En la tragedia griega Hipólito, ofendido porque Fedra, la madrastra, le ofrecía su amor: “Qué azote tan grande es la mujer, pues el padre la engendra y la educa, da la dote y la casa para librarse de ella; el que recibe en su hogar esta peste destructora, goza engalanando a una pésima estatua, y la viste con sus mejores ropas, y el desventurado gasta así sus rentas. Si alguna ha de vivir con nosotros, la mejor es la inepta. Aborrezco a la sabia. Cipris hace a las doctas las más depravadas”. (Júzguelo usted).

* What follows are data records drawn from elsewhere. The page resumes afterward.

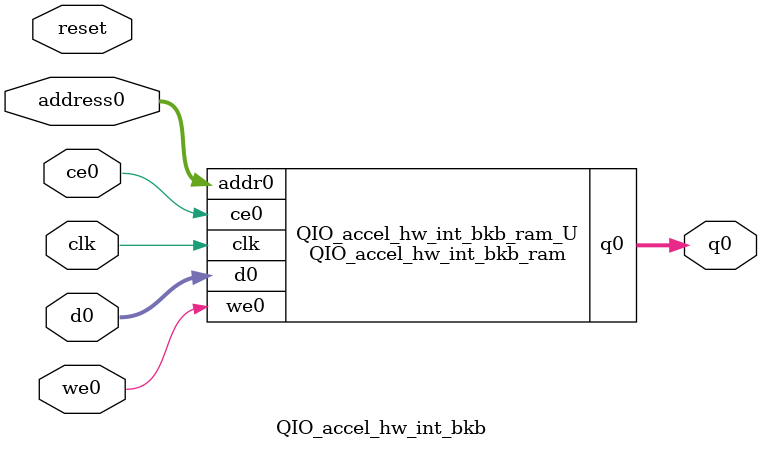
<source format=v>
`timescale 1 ns / 1 ps
module QIO_accel_hw_int_bkb_ram (addr0, ce0, d0, we0, q0,  clk);

parameter DWIDTH = 32;
parameter AWIDTH = 6;
parameter MEM_SIZE = 64;

input[AWIDTH-1:0] addr0;
input ce0;
input[DWIDTH-1:0] d0;
input we0;
output reg[DWIDTH-1:0] q0;
input clk;

(* ram_style = "block" *)reg [DWIDTH-1:0] ram[0:MEM_SIZE-1];




always @(posedge clk)  
begin 
    if (ce0) begin
        if (we0) 
            ram[addr0] <= d0; 
        q0 <= ram[addr0];
    end
end


endmodule

`timescale 1 ns / 1 ps
module QIO_accel_hw_int_bkb(
    reset,
    clk,
    address0,
    ce0,
    we0,
    d0,
    q0);

parameter DataWidth = 32'd32;
parameter AddressRange = 32'd64;
parameter AddressWidth = 32'd6;
input reset;
input clk;
input[AddressWidth - 1:0] address0;
input ce0;
input we0;
input[DataWidth - 1:0] d0;
output[DataWidth - 1:0] q0;



QIO_accel_hw_int_bkb_ram QIO_accel_hw_int_bkb_ram_U(
    .clk( clk ),
    .addr0( address0 ),
    .ce0( ce0 ),
    .we0( we0 ),
    .d0( d0 ),
    .q0( q0 ));

endmodule


</source>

Etéocles, hermano de Polinices, al prepararse para la defensa de Tebas, que el otro habrá de atacar, apostrofa así a las mujeres, que lamentan la guerra: “¡Yo os pregunto, ganado insufrible: ¿es esto mostrarse pronto a hacer bien a la ciudad, y salvarla, y dar aliento a sus asediados defensores? ¡Caer ante las imágenes de los dioses tutelares y gritar, y vocear, ralea aborrecida! Jamás (...) viva yo bajo un mismo techo con gente mujeril (...) Ahora, con este gritar y este correr de un lado a otro, ponéis cobarde desaliento en el ánimo de los ciudadanos (...) ¡He ahí lo que puedes sacar de vivir con mujeres!”.

Siglos más tarde el machismo de un J. Vavizan: “Plugo a Dios formar en la mujer todas las partes del cuerpo dulces y amables. Pero en el caso de la cabeza no quiso enredarse y dejó al diablo que la modelara”.

Machismo de Otto Weininger: “La mujer se consume en la vida sexual, en la cópula y la multiplicación. Ella no es otra cosa que sexualidad; el hombre es un ser sexual, pero también es algo más. La mujer es sólo sexual (...) Las mujeres no tienen existencia ni esencia, son la nada”.

George Sand (Aurora Dupin), escritora: “Al carecer de profundidad en sus exposiciones y de ilación en sus ideas, la mujer no puede poseer genio. La mujer es imbécil por naturaleza”.

Y una Lady W. Montagú: “Lo único que me reconcilia por ser mujer es que esto me protege del peligro de casarme con una”.

Fue un macho de estos, Mara. Su brama animal lo arrojó, fauces babeantes, a desgarrarla hasta la muerte mientras le vomitaba en el vientre sus inmundicias. (Mara).